O “Memorando de Entendimento” entre os EUA e o Irão é bom para a paz e para a economia global do Mundo. Por isso merece ser louvado. E pode até ser um bom presságio para os destinos da guerra na Ucrânia. Mas não deixa de ser um “entendimento” amargo e doce para todos os intervenientes, pesem as “narrativas de glória” evocadas nesta ocasião. Os EUA não venceram esta guerra de forma clara e convincente. Partiram com uma ambição estratégica sempre confusa nos objetivos a atingir, uma postura e uma liderança demasiado errática, em especial do Presidente Donald Trump. Uma batalha operacional com contornos indefinidos e pouco esclarecidos. A oposição democrática ao regime iraniano, tão desejada, nunca apareceu.
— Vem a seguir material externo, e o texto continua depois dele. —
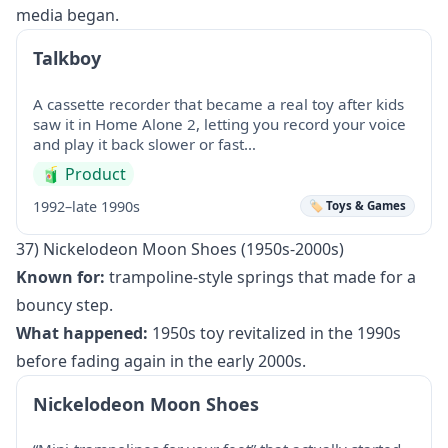
media began.
Talkboy
A cassette recorder that became a real toy after kids
saw it in Home Alone 2, letting you record your voice
and play it back slower or fast…
🧃
Product
1992–late 1990s
🏷️ Toys & Games
37) Nickelodeon Moon Shoes (1950s-2000s)
Known for:
trampoline-style springs that made for a
bouncy step.
What happened:
1950s toy revitalized in the 1990s
before fading again in the early 2000s.
Nickelodeon Moon Shoes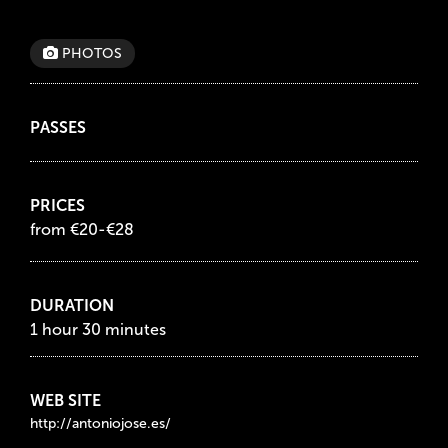
PHOTOS
PASSES
PRICES
from €20-€28
DURATION
1 hour 30 minutes
WEB SITE
http://antoniojose.es/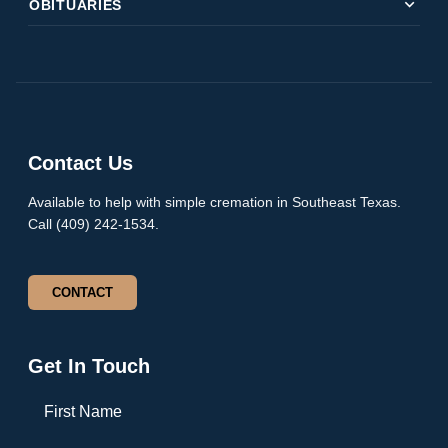
expand_more
OBITUARIES
Contact Us
Available to help with simple cremation in Southeast Texas.
Call (409) 242-1534.
CONTACT
Get In Touch
First Name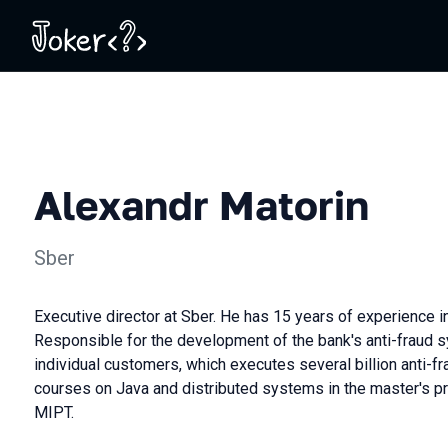
Alexandr Matorin
Sber
Executive director at Sber. He has 15 years of experience 
Responsible for the development of the bank's anti-fraud 
individual customers, which executes several billion anti-fr
courses on Java and distributed systems in the master's p
MIPT.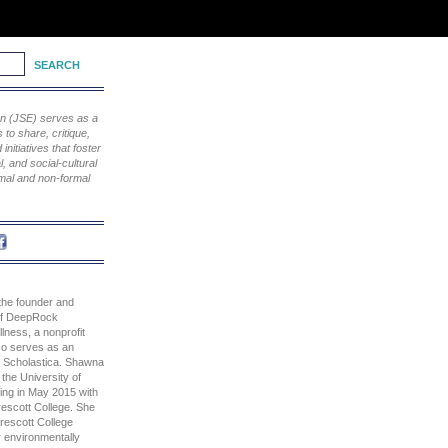
ion (JSE) serves as a
to share, critique,
nitiatives that foster
, and social-cultural
rmal and non-formal
he founder and
 of DeepRock
ness, a nonprofit
lso serves as an
t. Scholastica. Shawna
the University of
ting in May 2015 with
rescott College. She
Prescott College
r environmentally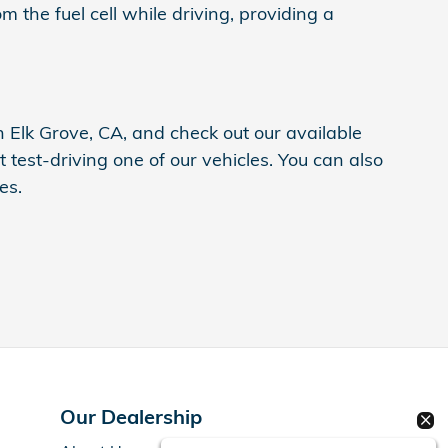
 the fuel cell while driving, providing a
n Elk Grove, CA, and check out our available
 test-driving one of our vehicles. You can also
es.
Our Dealership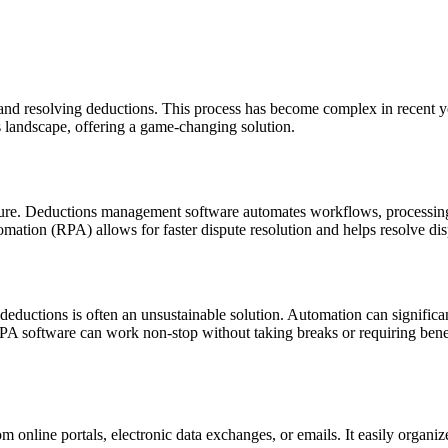
and resolving deductions. This process has become complex in recent ye
s landscape, offering a game-changing solution.
ture. Deductions management software automates workflows, processin
omation (RPA) allows for faster dispute resolution and helps resolve dis
ductions is often an unsustainable solution. Automation can significa
oftware can work non-stop without taking breaks or requiring benefits.
nline portals, electronic data exchanges, or emails. It easily organize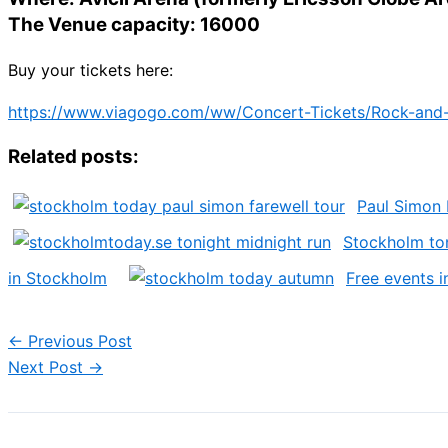
The Venue capacity: 16000
Buy your tickets here:
https://www.viagogo.com/ww/Concert-Tickets/Rock-and-
Related posts:
Paul Simon
Stockholm ton
in Stockholm
Free events 
←
Previous Post
Next Post
→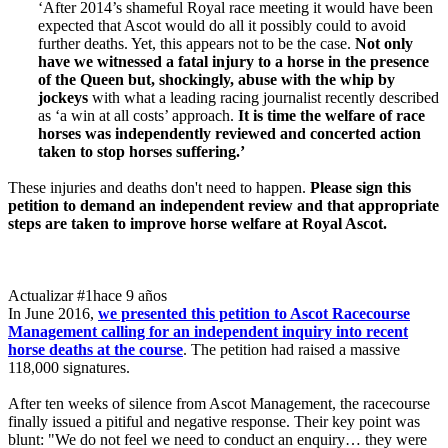
‘After 2014’s shameful Royal race meeting it would have been
expected that Ascot would do all it possibly could to avoid
further deaths. Yet, this appears not to be the case.
Not only
have we witnessed a fatal injury to a horse in the presence
of the Queen but, shockingly, abuse with the whip by
jockeys
with what a leading racing journalist recently described
as ‘a win at all costs’ approach.
It is time the welfare of race
horses was independently reviewed and concerted action
taken to stop horses suffering.’
These injuries and deaths don't need to happen.
Please sign this
petition to demand an independent review and that appropriate
steps are taken to improve horse welfare at Royal Ascot.
Actualizar #1
hace 9 años
In June 2016,
we presented this petition to Ascot Racecourse
Management calling for an independent inquiry into recent
horse deaths at the course
. The petition had raised a massive
118,000 signatures.
After ten weeks of silence from Ascot Management, the racecourse
finally issued a pitiful and negative response. Their key point was
blunt: "We do not feel we need to conduct an enquiry… they were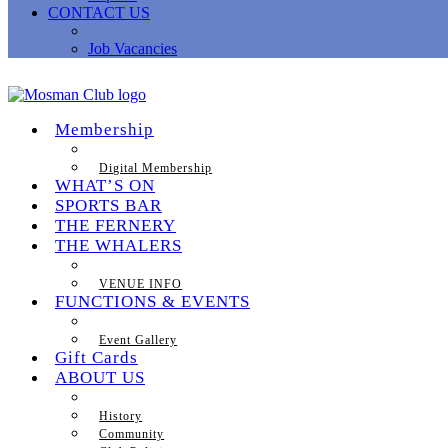
CONTACT US
Job Vacancies
Membership
Digital Membership
WHAT’S ON
SPORTS BAR
THE FERNERY
THE WHALERS
VENUE INFO
FUNCTIONS & EVENTS
Event Gallery
Gift Cards
ABOUT US
History
Community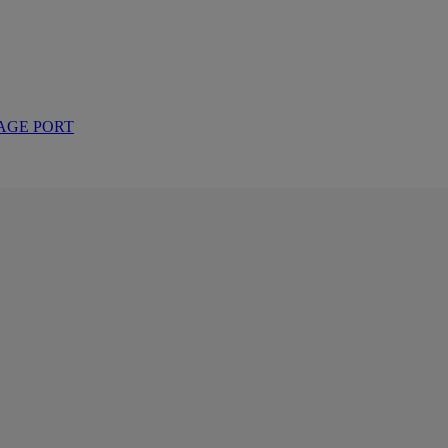
AGE PORT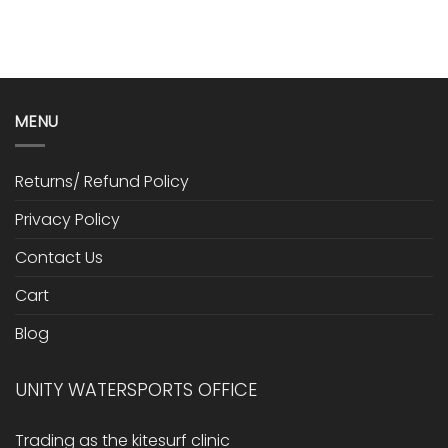
MENU
Returns/ Refund Policy
Privacy Policy
Contact Us
Cart
Blog
UNITY WATERSPORTS OFFICE
Trading as the kitesurf clinic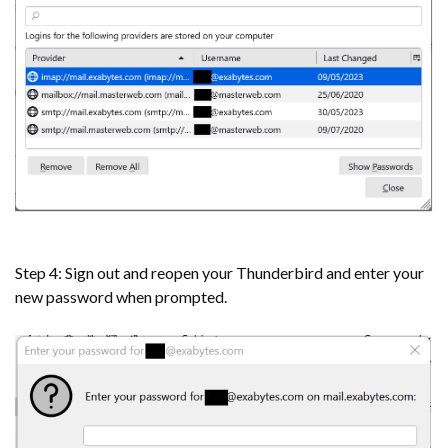
Step 4: Sign out and reopen your Thunderbird and enter your
new password when prompted.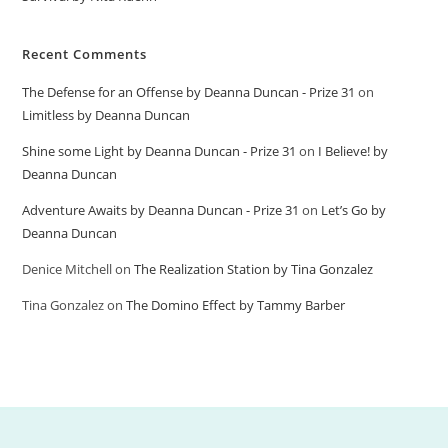
Recent Comments
The Defense for an Offense by Deanna Duncan - Prize 31
on
Limitless by Deanna Duncan
Shine some Light by Deanna Duncan - Prize 31
on
I Believe! by
Deanna Duncan
Adventure Awaits by Deanna Duncan - Prize 31
on
Let’s Go by
Deanna Duncan
Denice Mitchell
on
The Realization Station by Tina Gonzalez
Tina Gonzalez
on
The Domino Effect by Tammy Barber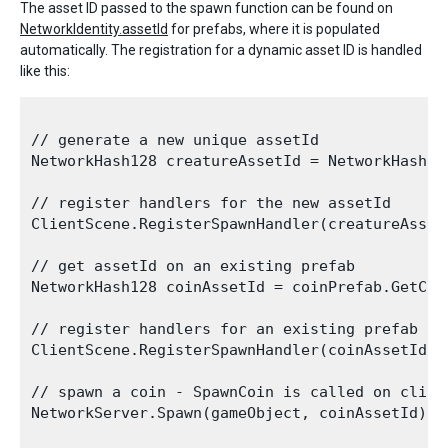
The asset ID passed to the spawn function can be found on
NetworkIdentity.assetId
for prefabs, where it is populated
automatically. The registration for a dynamic asset ID is handled
like this:
// generate a new unique assetId 

NetworkHash128 creatureAssetId = NetworkHash128
// register handlers for the new assetId

ClientScene.RegisterSpawnHandler(creatureAsset
// get assetId on an existing prefab

NetworkHash128 coinAssetId = coinPrefab.GetCom
// register handlers for an existing prefab yo
ClientScene.RegisterSpawnHandler(coinAssetId, 
// spawn a coin - SpawnCoin is called on client
NetworkServer.Spawn(gameObject, coinAssetId);
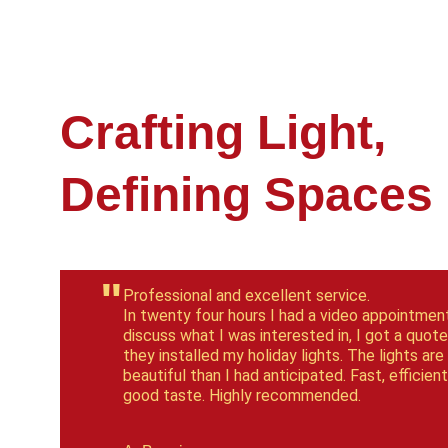
Crafting Light, 
Defining Spaces
"
Professional and excellent service.
In twenty four hours I had a video appointment
discuss what I was interested in, I got a quote
they installed my holiday lights. The lights are
beautiful than I had anticipated. Fast, efficient
good taste. Highly recommended.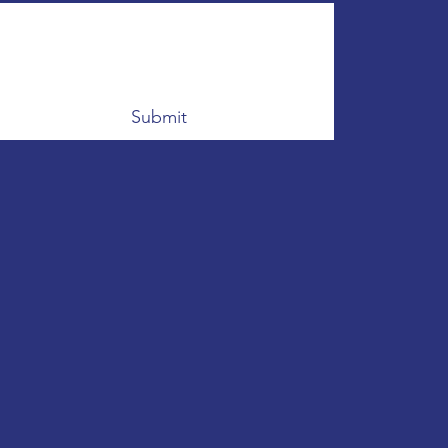
Submit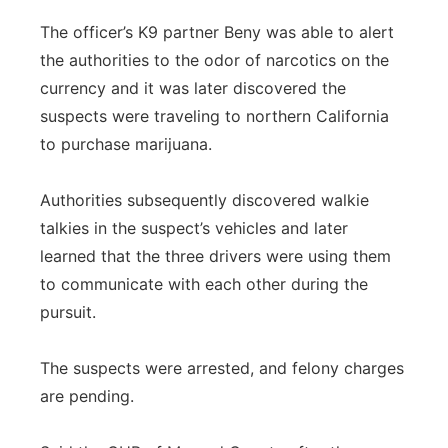
The officer’s K9 partner Beny was able to alert
the authorities to the odor of narcotics on the
currency and it was later discovered the
suspects were traveling to northern California
to purchase marijuana.
Authorities subsequently discovered walkie
talkies in the suspect’s vehicles and later
learned that the three drivers were using them
to communicate with each other during the
pursuit.
The suspects were arrested, and felony charges
are pending.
Restam as expetativas para o fim do nuclear ofensivo. O Irão, se bem que muito enfraquecido, mantém as ambições expansionistas na região. Os Estados Árabes do Golfo, porque não confiam no Irão, vão ter de protagonizar alianças regionais para a sua autodefesa. Para Israel este acordo é igualmente amargo e doce. Ao não se rever nele, fica com as mãos livres para executar uma política de alargamento da sua zona de segurança defensiva, no Líbano, na Síria e em Gaza.